# THE PROBLEM:
Print each of the following lines word for word, without changing anything.

____

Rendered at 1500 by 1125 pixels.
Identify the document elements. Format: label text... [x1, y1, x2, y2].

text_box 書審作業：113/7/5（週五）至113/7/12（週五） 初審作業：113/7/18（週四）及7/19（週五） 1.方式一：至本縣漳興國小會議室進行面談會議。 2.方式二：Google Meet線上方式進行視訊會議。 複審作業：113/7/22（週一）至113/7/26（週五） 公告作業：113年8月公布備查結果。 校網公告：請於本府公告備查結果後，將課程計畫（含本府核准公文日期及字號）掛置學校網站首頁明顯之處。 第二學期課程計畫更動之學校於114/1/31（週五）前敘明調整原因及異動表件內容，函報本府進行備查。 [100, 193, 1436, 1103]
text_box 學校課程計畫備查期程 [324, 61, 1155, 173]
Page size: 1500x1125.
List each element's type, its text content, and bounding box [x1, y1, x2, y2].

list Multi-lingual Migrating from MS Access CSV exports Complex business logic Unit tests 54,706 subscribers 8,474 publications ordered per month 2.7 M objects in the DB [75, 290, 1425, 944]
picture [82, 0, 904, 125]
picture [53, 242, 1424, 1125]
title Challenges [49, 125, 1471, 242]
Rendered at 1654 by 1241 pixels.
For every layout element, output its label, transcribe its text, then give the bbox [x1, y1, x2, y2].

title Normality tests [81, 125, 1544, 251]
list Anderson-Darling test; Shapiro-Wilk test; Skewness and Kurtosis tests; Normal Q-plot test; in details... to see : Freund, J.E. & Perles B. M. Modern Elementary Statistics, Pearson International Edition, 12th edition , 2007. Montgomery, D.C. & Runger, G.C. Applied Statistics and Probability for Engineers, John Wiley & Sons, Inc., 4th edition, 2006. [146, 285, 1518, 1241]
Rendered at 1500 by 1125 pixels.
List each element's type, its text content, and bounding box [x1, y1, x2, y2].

____

# SOLVED PROBLEM:
Rendered at 1500 by 1125 pixels.
Identify the document elements. Format: label text... [x1, y1, x2, y2].

text_box 書審作業：113/7/5（週五）至113/7/12（週五） 初審作業：113/7/18（週四）及7/19（週五） 1.方式一：至本縣漳興國小會議室進行面談會議。 2.方式二：Google Meet線上方式進行視訊會議。 複審作業：113/7/22（週一）至113/7/26（週五） 公告作業：113年8月公布備查結果。 校網公告：請於本府公告備查結果後，將課程計畫（含本府核准公文日期及字號）掛置學校網站首頁明顯之處。 第二學期課程計畫更動之學校於114/1/31（週五）前敘明調整原因及異動表件內容，函報本府進行備查。 [100, 193, 1436, 1103]
text_box 學校課程計畫備查期程 [324, 61, 1155, 173]
Page size: 1500x1125.
List each element's type, its text content, and bounding box [x1, y1, x2, y2].

list Multi-lingual Migrating from MS Access CSV exports Complex business logic Unit tests 54,706 subscribers 8,474 publications ordered per month 2.7 M objects in the DB [75, 290, 1425, 944]
picture [82, 0, 904, 125]
picture [53, 242, 1424, 1125]
title Challenges [49, 125, 1471, 242]
Rendered at 1654 by 1241 pixels.
For every layout element, output its label, transcribe its text, then give the bbox [x1, y1, x2, y2].

title Normality tests [81, 125, 1544, 251]
list Anderson-Darling test; Shapiro-Wilk test; Skewness and Kurtosis tests; Normal Q-plot test; in details... to see : Freund, J.E. & Perles B. M. Modern Elementary Statistics, Pearson International Edition, 12th edition , 2007. Montgomery, D.C. & Runger, G.C. Applied Statistics and Probability for Engineers, John Wiley & Sons, Inc., 4th edition, 2006. [146, 285, 1518, 1241]
Rendered at 1500 by 1125 pixels.
List each element's type, its text content, and bounding box [x1, y1, x2, y2].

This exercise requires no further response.